São estes pensamentos que me movem, me inspiram, me fazem perguntas e me mantêm acordado à noite. E, tal como há 12 anos, quando pensei em criar a Serotek, apercebi-me de que, se sou eu que sonho, penso e rezo sobre o assunto, sou eu que tenho de fazer alguma coisa, com a orientação de Deus. Acredito que Deus tem um plano para cada um de nós. Acho que se Ele nos dá o poder de sonhar, dá-nos a capacidade de o fazer, mesmo que por vezes não vivamos o tempo suficiente para ver o quadro completo.
“Ok Calvo, isso é uma diatribe muito motivadora, mas onde é que queres chegar?”
Boa pergunta.

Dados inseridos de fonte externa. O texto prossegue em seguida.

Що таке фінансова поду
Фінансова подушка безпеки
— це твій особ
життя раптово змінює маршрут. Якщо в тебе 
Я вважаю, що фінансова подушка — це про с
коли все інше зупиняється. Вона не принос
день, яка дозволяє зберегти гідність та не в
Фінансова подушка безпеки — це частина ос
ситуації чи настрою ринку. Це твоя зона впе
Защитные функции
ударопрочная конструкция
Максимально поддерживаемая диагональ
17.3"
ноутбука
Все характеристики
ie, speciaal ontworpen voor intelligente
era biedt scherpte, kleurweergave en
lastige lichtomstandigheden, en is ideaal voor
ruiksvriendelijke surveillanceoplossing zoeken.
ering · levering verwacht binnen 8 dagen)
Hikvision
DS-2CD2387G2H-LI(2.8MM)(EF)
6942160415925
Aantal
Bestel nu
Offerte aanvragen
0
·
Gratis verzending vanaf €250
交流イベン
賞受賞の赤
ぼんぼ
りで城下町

O resultado é que tomei a decisão de me demitir do cargo de Diretor Executivo da Serotek. Nos próximos meses, tenciono abordar uma série de objectivos pessoais e profissionais. Tenciono concentrar-me mais em falar em público. Acredito que tenho uma história que pode inspirar outros a perseguirem as suas próprias paixões. Tenciono terminar o meu livro: “A falta de visão não significa falta de visão” Também estou entusiasmado por assumir o cargo de Diretor Executivo da AIR Foundation, cuja missão é educar o mundo para que a acessibilidade seja um direito humano fundamental e não um privilégio. O meu sonho é ver todas as pessoas cegas com o poder da tecnologia nas mãos, e não apenas as pessoas cegas que nasceram num local geográfico onde a tecnologia está mais facilmente disponível porque é um mercado mais lucrativo para as empresas. O meu sonho é ver todas as pessoas cegas encontrarem o poder dentro de si próprias para se sentirem orgulhosas e confiantes de quem são, com cegueira e tudo.
Embora esteja a deixar o cargo de diretor executivo, continuo a ser membro do conselho de administração e acionista da Serotek. Isto não é o fim para mim e certamente não é o fim para a Serotek. O meu sócio e amigo, Michael Fox, o mesmo homem que me desafiou a esforçar-me como empresário, irá dirigir a empresa durante este período. Trabalhámos lado a lado para fazer desta empresa um empreendimento singularmente diferente de tudo o que existe no domínio da cegueira. O Michael tem mais de vinte e cinco anos de experiência a orientar grandes e pequenas empresas para momentos de sucesso, e não tenho qualquer dúvida de que ele levará a bola para a frente com graça e objetivo. Encorajo-vos a ficarem atentos a este blogue e à SPN para saberem mais sobre as coisas interessantes que a equipa da Serotek tem reservadas.
Este é um novo começo para a família Serotek, um novo lançamento para a AIR Foundation e uma nova via assustadora, mas emocionante, no percurso da minha vida. Vieram connosco até aqui, e espero que continuem tão dedicados ao sonho da acessibilidade universal como eu. Obrigado por caminharem ao meu lado. Obrigado pelo vosso apoio esmagador. Obrigado por abraçarem a causa e caminharem ainda mais para dar vida à nossa visão.